▸ **Problem description**: Return the whole listing unchanged. Drop the images.

▸ **Data shown**:
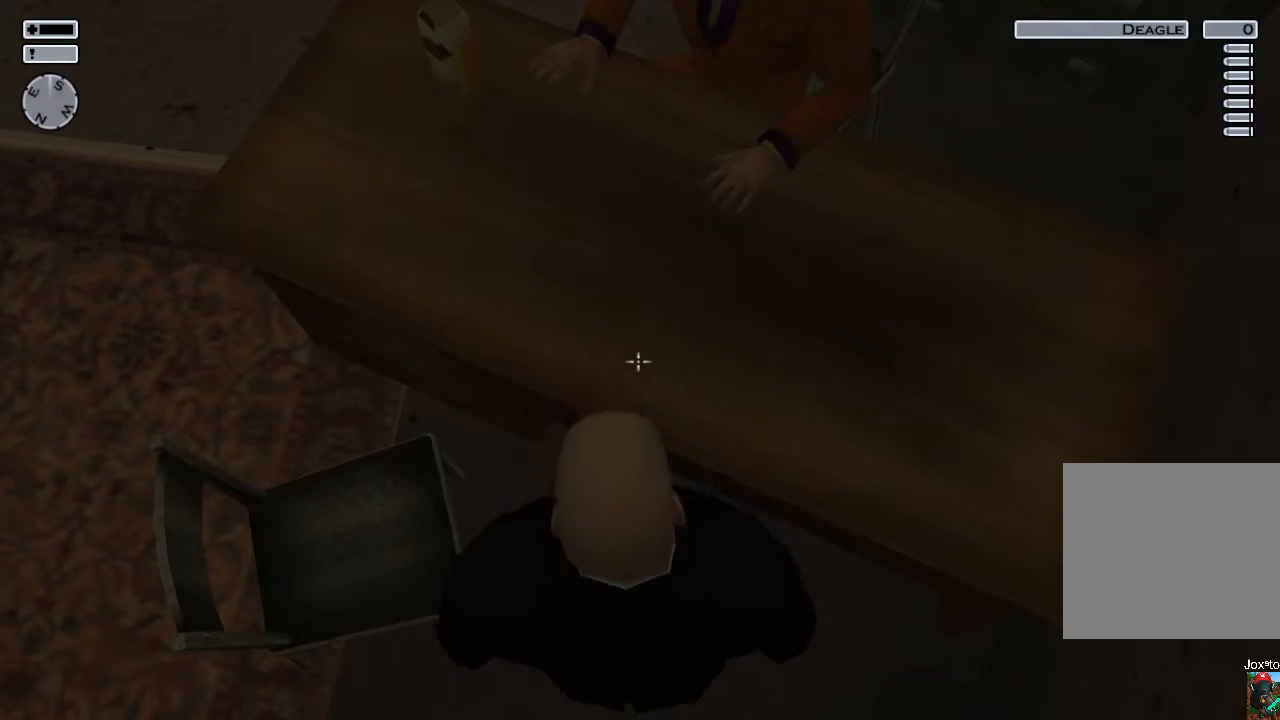
{"buttons": [], "left_stick": "center", "right_stick": "center", "events": [[250, "TRIANGLE", "down"], [383, "TRIANGLE", "up"]]}
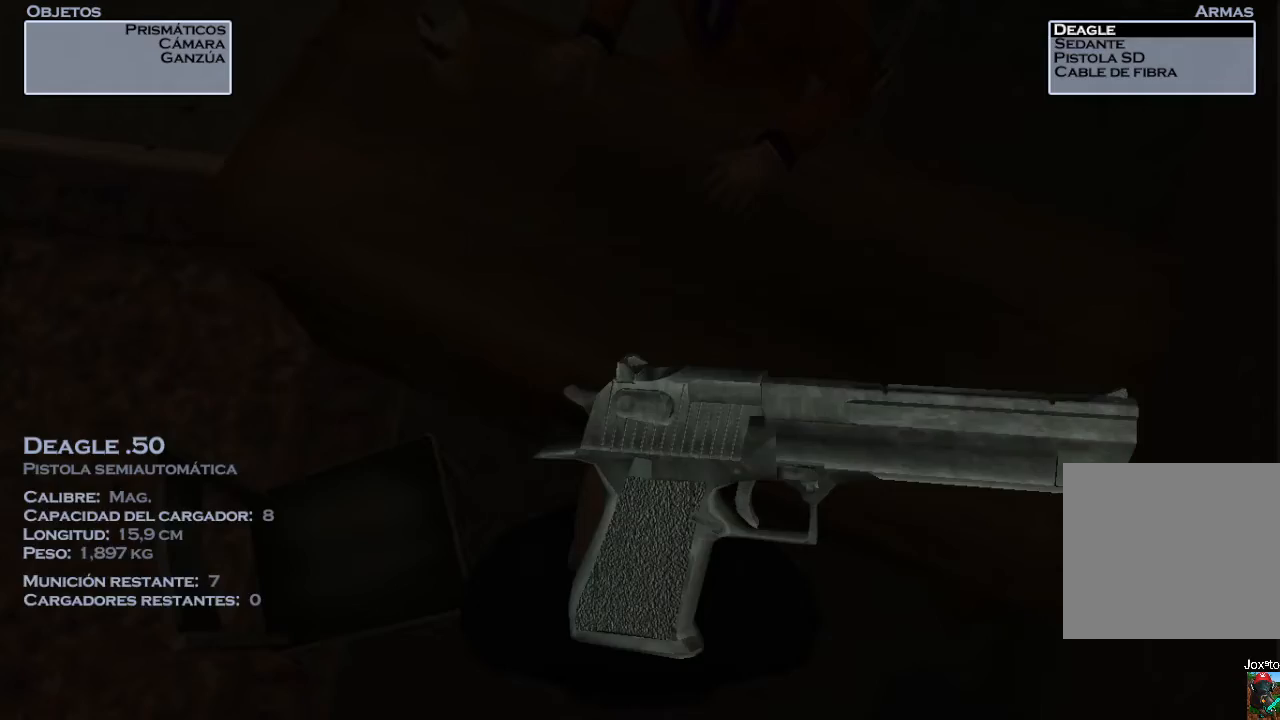
{"buttons": ["DPAD_DOWN"], "left_stick": "center", "right_stick": "center", "events": [[83, "DPAD_DOWN", "down"], [183, "DPAD_DOWN", "up"], [450, "DPAD_DOWN", "down"]]}
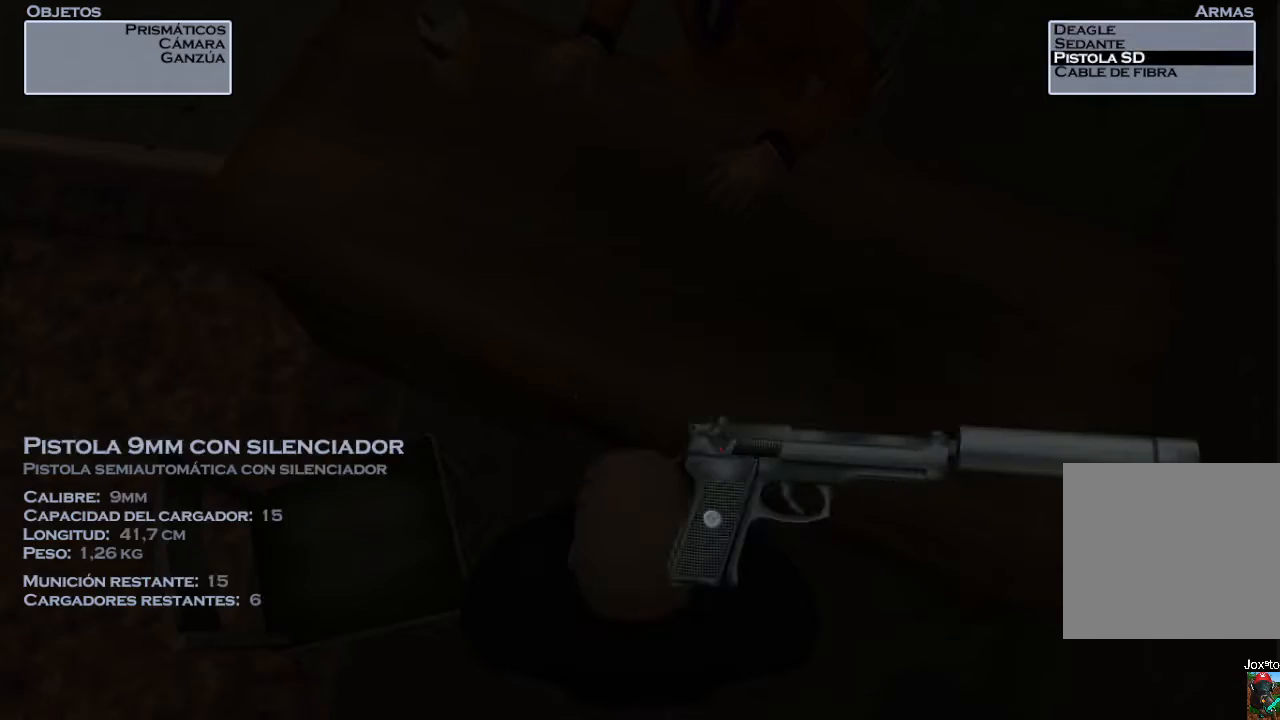
{"buttons": [], "left_stick": "center", "right_stick": "center", "events": [[50, "DPAD_DOWN", "up"], [200, "R2", "down"], [383, "R2", "up"]]}
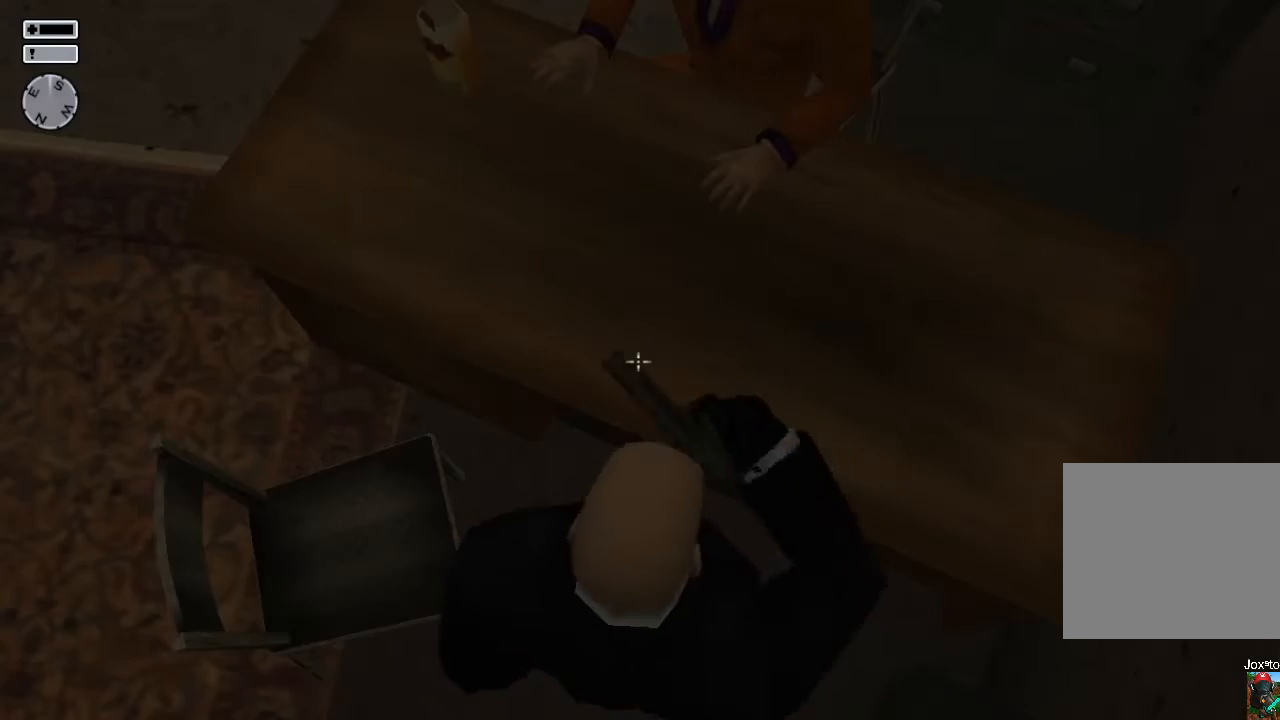
{"buttons": [], "left_stick": "down", "right_stick": "up", "events": [[383, "right_stick", "up-left"], [400, "left_stick", "down"], [483, "right_stick", "up"]]}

▸ **Solution to the exercise**:
{"buttons": [], "left_stick": "center", "right_stick": "center", "events": [[250, "TRIANGLE", "down"], [383, "TRIANGLE", "up"]]}
{"buttons": ["DPAD_DOWN"], "left_stick": "center", "right_stick": "center", "events": [[83, "DPAD_DOWN", "down"], [183, "DPAD_DOWN", "up"], [450, "DPAD_DOWN", "down"]]}
{"buttons": [], "left_stick": "center", "right_stick": "center", "events": [[50, "DPAD_DOWN", "up"], [200, "R2", "down"], [383, "R2", "up"]]}
{"buttons": [], "left_stick": "down", "right_stick": "up", "events": [[383, "right_stick", "up-left"], [400, "left_stick", "down"], [483, "right_stick", "up"]]}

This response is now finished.